In-memory index loading

The index, PageRank scores, and stop words are all loaded into memory exactly once when the Flask app initializes. Every subsequent query hits an in-memory data structure rather than reading from disk, which is the primary reason query latency stays low under concurrent load.

Parallel index requests

The search server uses Python threads to query all three index servers simultaneously rather than sequentially. Total query time is bounded by the slowest server, not the sum of all three — a simple but meaningful performance win at this scale.

SQLite document store

A separate searchdb script parses all 28K HTML files using BeautifulSoup and stores each document's title, URL, and summary in a SQLite database. The search server queries this at render time to display human-readable results rather than raw doc IDs.

Init scripts for orchestration

Shell scripts handle starting, stopping, restarting, and status-checking all four servers (3 index + 1 search) as background processes with log file output. The search server validates that the index is running and the database exists before it starts — failing early with a clear error message otherwise.

06Stack

What it's built with.

Every component was written in Python. No search library, no pre-built index, no shortcuts — the tf-idf calculation, the cosine similarity scoring, the MapReduce jobs, the REST API, the query parser, and the HTML document parser were all written from scratch.

Python Flask MapReduce (Madoop) SQLite REST API BeautifulSoup Python threading Bash scripting HTML/CSS

07Reflection

What we took away.

⚡

Performance is about data structure decisions

The biggest latency win wasn't parallelism — it was loading the entire index into memory at startup.

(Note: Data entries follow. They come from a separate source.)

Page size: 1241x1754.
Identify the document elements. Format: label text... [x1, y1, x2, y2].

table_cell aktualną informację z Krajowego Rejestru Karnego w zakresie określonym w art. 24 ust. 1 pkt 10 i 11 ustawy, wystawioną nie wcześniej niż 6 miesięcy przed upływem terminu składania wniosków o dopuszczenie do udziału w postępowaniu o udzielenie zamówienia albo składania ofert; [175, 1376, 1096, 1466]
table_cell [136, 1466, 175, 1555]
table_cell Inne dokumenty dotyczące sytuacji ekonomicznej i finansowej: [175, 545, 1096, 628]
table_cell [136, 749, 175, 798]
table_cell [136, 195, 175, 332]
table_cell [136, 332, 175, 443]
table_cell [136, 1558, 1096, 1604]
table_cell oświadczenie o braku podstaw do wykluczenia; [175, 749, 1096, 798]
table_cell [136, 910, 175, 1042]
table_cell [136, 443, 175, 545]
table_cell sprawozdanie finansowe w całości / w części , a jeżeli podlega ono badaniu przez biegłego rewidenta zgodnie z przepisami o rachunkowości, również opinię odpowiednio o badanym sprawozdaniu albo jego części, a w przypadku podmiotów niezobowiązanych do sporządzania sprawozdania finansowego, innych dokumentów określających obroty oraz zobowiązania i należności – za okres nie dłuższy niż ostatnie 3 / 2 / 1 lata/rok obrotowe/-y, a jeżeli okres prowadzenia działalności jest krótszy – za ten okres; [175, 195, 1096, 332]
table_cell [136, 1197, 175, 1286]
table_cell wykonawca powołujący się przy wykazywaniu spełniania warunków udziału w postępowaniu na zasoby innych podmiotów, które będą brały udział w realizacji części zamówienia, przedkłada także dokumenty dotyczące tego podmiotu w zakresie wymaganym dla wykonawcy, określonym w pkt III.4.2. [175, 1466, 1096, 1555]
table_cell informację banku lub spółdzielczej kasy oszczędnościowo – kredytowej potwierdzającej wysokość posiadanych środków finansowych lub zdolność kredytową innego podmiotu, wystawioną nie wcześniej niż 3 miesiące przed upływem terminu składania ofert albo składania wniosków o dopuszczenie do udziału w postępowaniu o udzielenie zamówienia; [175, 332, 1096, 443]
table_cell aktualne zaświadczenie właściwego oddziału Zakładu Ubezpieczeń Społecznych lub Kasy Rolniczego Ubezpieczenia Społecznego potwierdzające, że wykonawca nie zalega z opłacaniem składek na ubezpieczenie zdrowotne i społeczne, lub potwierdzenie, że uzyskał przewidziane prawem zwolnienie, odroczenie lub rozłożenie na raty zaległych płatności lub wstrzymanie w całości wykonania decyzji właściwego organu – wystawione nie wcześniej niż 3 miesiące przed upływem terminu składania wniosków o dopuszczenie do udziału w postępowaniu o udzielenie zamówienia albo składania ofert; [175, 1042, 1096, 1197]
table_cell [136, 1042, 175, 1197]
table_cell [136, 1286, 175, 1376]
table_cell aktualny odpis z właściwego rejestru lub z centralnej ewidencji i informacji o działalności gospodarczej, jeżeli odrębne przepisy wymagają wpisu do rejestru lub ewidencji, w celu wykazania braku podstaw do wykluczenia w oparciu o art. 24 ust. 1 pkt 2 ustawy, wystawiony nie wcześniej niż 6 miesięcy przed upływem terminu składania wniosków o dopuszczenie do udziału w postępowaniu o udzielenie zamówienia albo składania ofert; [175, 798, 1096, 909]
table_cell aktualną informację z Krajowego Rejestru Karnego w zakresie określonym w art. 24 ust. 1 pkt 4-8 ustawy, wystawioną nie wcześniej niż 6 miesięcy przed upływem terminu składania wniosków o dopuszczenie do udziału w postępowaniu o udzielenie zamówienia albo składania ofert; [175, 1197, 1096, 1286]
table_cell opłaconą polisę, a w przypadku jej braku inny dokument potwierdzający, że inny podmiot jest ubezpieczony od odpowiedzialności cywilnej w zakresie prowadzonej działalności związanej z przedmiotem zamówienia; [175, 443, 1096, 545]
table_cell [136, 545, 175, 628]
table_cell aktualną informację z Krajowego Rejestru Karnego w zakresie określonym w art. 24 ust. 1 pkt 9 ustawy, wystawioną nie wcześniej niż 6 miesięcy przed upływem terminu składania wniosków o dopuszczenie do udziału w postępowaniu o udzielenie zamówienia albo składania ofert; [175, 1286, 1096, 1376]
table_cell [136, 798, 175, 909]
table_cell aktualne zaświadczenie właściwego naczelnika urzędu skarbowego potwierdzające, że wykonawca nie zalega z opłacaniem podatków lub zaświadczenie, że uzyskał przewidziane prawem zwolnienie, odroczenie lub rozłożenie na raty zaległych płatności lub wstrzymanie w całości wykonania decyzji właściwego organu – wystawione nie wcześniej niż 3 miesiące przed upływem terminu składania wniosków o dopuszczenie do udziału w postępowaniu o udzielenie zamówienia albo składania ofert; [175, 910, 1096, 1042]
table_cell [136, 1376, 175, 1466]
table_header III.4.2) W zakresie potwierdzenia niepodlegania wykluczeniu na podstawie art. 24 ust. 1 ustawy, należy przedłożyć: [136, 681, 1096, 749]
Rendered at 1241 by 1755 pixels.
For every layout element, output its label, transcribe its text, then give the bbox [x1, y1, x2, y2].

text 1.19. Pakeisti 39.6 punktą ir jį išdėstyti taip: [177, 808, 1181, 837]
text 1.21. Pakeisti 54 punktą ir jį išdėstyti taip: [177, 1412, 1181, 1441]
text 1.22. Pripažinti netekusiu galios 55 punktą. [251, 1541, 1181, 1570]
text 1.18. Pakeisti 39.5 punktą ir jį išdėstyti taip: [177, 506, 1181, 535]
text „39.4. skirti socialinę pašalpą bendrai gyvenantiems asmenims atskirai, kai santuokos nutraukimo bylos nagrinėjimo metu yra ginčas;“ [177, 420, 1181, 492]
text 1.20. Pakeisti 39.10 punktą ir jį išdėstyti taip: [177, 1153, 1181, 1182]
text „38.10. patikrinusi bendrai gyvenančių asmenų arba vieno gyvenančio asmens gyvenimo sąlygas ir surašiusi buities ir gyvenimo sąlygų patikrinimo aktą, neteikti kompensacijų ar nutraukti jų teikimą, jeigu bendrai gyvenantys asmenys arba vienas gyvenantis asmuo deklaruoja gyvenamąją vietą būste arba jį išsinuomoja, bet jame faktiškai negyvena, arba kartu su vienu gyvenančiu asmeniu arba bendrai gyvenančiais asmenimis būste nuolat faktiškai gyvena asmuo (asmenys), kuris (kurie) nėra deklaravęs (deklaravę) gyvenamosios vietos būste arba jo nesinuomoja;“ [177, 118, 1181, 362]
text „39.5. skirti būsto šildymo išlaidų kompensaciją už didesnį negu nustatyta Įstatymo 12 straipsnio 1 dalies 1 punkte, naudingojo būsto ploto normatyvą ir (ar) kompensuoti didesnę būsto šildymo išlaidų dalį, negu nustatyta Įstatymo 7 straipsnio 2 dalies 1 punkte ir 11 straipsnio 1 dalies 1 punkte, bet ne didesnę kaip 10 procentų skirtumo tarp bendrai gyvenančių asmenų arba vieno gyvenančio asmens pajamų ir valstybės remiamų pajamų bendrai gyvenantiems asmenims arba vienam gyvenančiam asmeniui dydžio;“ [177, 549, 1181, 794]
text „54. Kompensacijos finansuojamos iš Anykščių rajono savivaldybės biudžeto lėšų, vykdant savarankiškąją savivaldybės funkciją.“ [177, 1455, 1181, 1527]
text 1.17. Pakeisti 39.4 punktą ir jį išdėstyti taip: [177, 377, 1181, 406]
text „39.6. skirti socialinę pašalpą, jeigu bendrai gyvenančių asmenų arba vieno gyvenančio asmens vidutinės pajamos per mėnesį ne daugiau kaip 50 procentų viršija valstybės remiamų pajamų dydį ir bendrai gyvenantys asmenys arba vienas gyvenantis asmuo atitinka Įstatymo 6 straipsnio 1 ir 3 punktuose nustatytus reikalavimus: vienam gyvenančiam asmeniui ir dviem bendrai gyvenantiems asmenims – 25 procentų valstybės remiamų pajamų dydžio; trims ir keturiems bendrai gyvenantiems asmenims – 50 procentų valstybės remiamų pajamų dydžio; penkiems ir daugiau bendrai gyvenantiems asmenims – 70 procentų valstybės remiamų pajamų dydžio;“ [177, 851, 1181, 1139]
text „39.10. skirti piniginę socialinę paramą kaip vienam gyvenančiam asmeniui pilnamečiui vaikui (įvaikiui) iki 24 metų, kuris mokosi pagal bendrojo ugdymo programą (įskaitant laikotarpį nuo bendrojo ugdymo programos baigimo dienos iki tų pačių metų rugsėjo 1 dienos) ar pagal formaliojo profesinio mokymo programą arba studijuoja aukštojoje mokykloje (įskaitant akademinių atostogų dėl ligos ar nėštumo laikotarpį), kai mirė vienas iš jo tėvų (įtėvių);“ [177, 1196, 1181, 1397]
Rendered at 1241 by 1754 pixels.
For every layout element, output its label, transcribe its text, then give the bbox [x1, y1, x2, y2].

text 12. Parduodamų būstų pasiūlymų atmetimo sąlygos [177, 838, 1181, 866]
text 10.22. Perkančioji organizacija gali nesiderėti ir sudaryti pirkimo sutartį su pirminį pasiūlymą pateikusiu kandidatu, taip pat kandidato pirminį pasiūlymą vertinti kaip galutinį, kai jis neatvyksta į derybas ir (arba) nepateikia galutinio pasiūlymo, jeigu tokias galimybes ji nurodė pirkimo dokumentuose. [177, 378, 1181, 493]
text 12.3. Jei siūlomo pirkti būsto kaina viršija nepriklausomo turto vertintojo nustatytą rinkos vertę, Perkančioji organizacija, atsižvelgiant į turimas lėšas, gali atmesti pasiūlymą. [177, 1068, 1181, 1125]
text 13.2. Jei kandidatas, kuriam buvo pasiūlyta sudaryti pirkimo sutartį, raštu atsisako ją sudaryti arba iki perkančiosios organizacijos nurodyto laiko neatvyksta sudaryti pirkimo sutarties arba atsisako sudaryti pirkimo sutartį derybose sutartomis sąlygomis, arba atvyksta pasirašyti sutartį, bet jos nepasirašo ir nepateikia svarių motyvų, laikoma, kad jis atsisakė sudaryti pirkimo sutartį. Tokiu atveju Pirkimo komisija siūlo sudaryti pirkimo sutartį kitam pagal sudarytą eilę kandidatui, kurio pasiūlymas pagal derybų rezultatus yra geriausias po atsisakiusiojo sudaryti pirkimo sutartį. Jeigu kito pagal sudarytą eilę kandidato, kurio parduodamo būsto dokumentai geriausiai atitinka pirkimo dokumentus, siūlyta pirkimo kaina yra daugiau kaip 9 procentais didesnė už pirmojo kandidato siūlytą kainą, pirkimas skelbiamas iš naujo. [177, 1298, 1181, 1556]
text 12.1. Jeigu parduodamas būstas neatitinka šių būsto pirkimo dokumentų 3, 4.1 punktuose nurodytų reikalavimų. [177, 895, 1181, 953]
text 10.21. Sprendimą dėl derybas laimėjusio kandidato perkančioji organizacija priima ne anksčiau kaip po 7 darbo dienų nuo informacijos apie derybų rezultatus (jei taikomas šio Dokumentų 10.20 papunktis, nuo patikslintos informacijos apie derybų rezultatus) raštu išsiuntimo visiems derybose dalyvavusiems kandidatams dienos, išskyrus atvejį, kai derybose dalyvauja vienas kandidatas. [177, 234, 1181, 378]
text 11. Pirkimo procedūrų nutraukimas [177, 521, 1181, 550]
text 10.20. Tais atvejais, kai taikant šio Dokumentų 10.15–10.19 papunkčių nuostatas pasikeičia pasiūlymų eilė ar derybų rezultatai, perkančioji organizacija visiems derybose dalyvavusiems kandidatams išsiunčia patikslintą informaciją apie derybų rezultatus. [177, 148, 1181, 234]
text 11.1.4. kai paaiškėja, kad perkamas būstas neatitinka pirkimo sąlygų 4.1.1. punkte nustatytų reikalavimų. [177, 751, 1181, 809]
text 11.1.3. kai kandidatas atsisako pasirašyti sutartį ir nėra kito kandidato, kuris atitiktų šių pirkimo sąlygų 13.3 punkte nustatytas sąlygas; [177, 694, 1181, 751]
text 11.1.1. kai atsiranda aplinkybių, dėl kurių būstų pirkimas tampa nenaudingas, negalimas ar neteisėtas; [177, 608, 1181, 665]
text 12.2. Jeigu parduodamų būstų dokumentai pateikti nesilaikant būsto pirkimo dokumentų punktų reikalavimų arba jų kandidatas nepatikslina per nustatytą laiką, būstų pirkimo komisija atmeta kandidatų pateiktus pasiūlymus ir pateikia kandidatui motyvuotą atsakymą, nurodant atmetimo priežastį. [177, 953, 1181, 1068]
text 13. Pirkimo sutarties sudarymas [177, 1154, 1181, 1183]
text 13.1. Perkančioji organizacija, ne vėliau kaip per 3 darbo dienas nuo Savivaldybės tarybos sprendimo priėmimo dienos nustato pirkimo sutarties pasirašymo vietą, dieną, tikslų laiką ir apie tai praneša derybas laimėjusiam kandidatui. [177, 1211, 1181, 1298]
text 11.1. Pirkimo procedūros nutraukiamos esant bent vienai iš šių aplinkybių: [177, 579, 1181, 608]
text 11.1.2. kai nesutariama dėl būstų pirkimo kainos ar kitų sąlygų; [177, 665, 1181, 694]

The decision of what to precompute (normalization factors, PageRank scores) versus what to compute at query time defined the system's speed ceiling before a single request was made.

🔗

Service-oriented architecture makes complexity manageable

Having three independent servers that communicate through REST made the system much easier to build and debug than a monolith would have been. Each component could be tested in isolation. If the index server returned wrong scores, the search server didn't need to change.

📐

MapReduce forces you to think in transformations

Writing each Map and Reduce as a standalone program that only reads from stdin and writes to stdout was a constraint that taught a lot about functional data transformation. It also meant each step was independently testable, which was invaluable when debugging a 5-job pipeline over 28,000 files.